* _Dataset entries_
══════
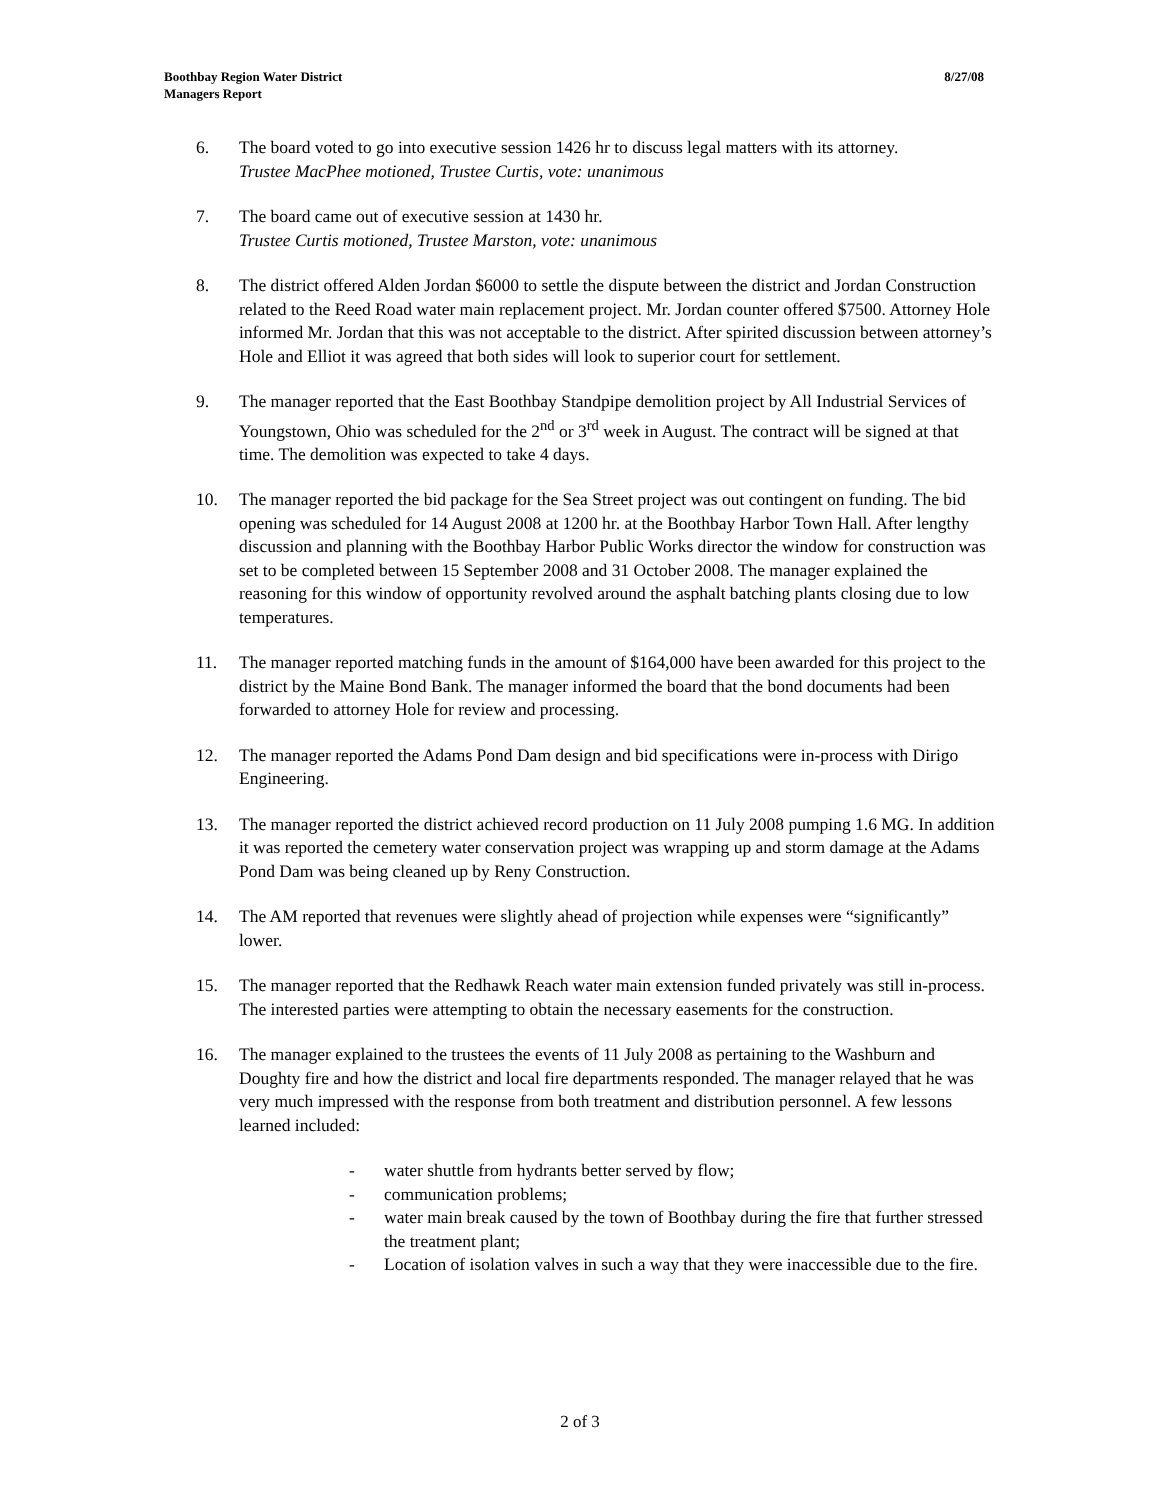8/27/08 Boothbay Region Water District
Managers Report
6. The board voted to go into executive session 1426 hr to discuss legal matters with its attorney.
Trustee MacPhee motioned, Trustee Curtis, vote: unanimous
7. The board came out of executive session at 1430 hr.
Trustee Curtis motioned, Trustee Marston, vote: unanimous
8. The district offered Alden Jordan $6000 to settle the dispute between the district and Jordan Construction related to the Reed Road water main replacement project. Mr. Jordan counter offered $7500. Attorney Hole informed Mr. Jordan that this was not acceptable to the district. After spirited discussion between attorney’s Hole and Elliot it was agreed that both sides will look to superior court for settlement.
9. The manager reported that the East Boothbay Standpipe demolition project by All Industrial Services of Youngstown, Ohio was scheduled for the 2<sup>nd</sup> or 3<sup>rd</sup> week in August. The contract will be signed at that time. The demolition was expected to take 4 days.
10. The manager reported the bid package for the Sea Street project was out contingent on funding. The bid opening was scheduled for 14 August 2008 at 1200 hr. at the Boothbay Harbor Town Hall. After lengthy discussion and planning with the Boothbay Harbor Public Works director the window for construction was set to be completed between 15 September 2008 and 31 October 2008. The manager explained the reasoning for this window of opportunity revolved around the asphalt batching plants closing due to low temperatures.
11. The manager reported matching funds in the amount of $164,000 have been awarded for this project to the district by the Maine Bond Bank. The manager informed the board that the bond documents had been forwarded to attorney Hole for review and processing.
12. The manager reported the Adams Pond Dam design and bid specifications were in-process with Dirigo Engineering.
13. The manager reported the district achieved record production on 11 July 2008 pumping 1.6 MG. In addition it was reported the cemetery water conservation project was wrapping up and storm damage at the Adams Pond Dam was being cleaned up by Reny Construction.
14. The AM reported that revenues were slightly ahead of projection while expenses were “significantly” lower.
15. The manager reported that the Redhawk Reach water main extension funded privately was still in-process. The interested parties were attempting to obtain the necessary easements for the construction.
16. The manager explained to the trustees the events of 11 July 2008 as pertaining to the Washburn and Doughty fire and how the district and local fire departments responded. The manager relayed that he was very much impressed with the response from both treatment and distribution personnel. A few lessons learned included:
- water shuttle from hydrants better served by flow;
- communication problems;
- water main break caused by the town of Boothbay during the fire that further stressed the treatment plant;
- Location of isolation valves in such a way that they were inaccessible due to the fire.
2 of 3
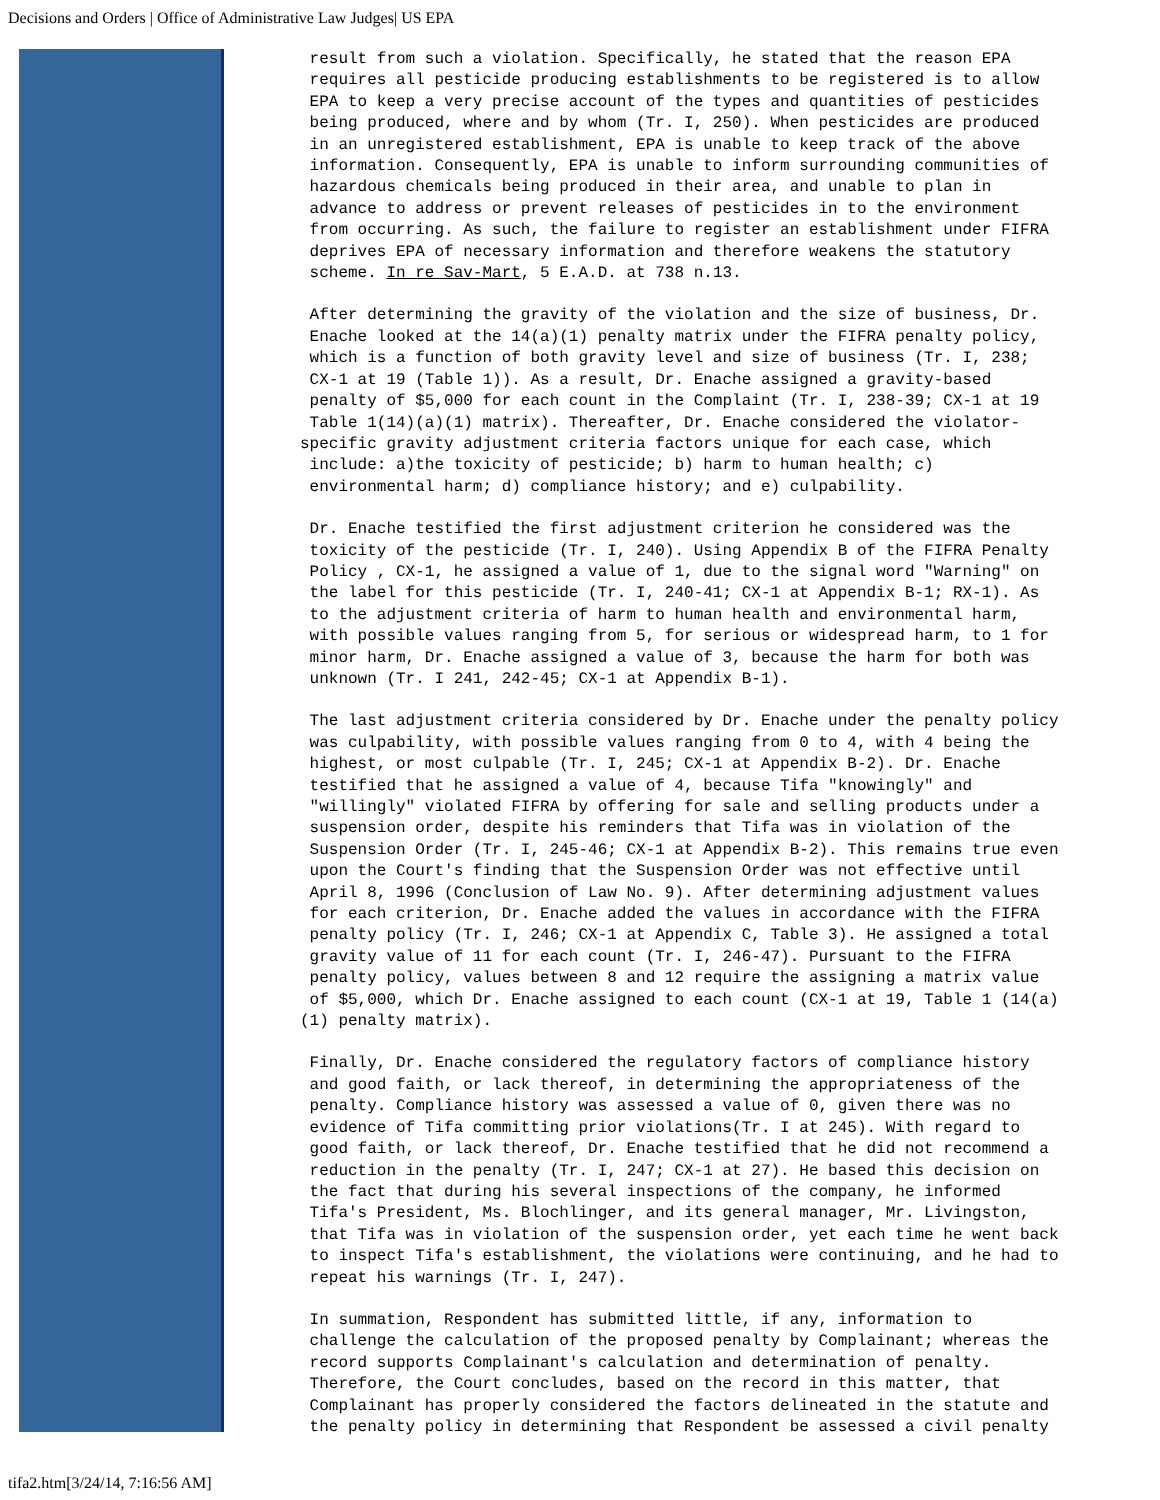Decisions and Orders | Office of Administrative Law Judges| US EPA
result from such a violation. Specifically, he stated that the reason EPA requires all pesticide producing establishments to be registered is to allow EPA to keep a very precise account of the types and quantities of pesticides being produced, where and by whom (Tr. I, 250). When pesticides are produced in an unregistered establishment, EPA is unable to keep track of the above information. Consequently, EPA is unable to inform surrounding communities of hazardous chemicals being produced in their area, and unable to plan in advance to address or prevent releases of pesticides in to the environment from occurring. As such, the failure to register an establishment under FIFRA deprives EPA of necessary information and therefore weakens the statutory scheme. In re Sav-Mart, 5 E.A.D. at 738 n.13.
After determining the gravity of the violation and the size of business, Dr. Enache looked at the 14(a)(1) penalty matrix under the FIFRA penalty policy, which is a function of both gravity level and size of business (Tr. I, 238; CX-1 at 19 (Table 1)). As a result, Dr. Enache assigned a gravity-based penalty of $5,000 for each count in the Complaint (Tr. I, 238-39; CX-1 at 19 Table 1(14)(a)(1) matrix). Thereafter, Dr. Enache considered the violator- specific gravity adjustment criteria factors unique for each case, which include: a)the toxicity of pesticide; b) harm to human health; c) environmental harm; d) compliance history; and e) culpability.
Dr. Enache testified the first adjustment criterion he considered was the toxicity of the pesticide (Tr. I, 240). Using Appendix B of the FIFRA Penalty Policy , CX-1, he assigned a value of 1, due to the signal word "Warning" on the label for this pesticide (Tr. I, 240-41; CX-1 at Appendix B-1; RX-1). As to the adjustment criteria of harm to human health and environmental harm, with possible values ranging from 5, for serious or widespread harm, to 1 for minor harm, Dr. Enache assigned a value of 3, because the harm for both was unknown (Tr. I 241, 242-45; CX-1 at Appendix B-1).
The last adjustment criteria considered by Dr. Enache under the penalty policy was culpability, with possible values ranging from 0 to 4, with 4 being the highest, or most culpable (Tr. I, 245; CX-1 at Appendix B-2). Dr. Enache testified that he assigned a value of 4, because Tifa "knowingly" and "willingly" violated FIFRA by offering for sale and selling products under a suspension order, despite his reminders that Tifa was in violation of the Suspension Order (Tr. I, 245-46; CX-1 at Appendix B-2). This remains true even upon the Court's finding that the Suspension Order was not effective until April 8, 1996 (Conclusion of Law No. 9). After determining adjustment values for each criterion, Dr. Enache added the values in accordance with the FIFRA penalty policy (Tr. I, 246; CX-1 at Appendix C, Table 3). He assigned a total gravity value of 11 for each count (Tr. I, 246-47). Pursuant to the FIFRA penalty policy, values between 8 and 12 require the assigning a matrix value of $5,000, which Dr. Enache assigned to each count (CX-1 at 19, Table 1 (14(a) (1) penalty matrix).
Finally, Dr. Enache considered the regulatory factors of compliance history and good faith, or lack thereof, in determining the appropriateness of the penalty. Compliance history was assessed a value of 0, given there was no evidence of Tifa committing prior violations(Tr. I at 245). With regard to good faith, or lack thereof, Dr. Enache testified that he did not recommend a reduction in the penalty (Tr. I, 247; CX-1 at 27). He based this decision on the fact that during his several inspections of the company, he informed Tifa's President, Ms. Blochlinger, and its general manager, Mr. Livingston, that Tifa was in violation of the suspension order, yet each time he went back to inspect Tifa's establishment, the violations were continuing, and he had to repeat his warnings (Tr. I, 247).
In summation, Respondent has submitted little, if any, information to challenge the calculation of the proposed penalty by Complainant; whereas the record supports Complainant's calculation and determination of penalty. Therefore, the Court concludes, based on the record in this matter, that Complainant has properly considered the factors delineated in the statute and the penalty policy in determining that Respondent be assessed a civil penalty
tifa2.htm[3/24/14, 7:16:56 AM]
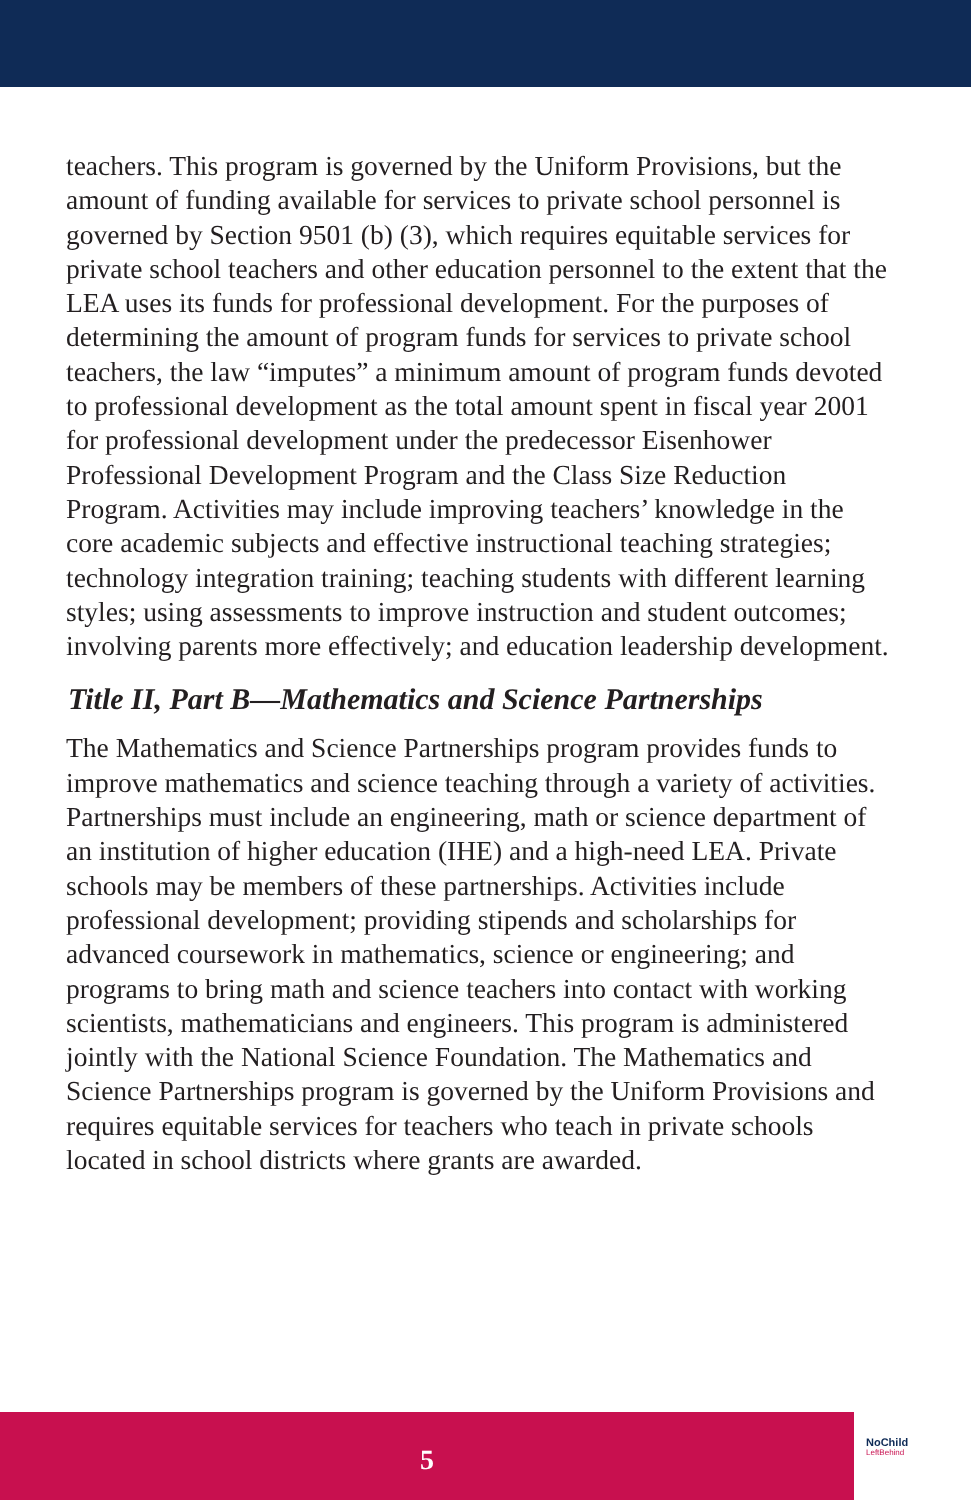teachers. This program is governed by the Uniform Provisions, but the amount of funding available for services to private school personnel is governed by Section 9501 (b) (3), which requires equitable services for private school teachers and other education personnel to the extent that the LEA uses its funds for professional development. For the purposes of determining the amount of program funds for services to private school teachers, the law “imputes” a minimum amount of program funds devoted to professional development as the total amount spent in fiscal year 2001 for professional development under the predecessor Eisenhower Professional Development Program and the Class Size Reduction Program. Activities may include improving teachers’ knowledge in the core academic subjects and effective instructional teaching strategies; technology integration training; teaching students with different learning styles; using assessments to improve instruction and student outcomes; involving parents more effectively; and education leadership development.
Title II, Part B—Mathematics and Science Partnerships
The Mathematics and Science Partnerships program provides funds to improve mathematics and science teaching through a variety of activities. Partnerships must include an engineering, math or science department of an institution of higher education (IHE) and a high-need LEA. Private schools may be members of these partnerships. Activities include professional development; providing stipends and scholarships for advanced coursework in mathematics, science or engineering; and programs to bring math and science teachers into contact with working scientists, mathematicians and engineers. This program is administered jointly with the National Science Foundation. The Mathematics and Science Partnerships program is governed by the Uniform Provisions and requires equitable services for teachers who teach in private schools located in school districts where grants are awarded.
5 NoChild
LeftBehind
══════
Copy out exactly, with no pictures, the lines of the data from the first one through the line bearing "9. The manager".

* _Solved problem_
8/27/08 Boothbay Region Water District
Managers Report
6. The board voted to go into executive session 1426 hr to discuss legal matters with its attorney.
Trustee MacPhee motioned, Trustee Curtis, vote: unanimous
7. The board came out of executive session at 1430 hr.
Trustee Curtis motioned, Trustee Marston, vote: unanimous
8. The district offered Alden Jordan $6000 to settle the dispute between the district and Jordan Construction related to the Reed Road water main replacement project. Mr. Jordan counter offered $7500. Attorney Hole informed Mr. Jordan that this was not acceptable to the district. After spirited discussion between attorney’s Hole and Elliot it was agreed that both sides will look to superior court for settlement.
9. The manager reported that the East Boothbay Standpipe demolition project by All Industrial Services of Youngstown, Ohio was scheduled for the 2<sup>nd</sup> or 3<sup>rd</sup> week in August. The contract will be signed at that time. The demolition was expected to take 4 days.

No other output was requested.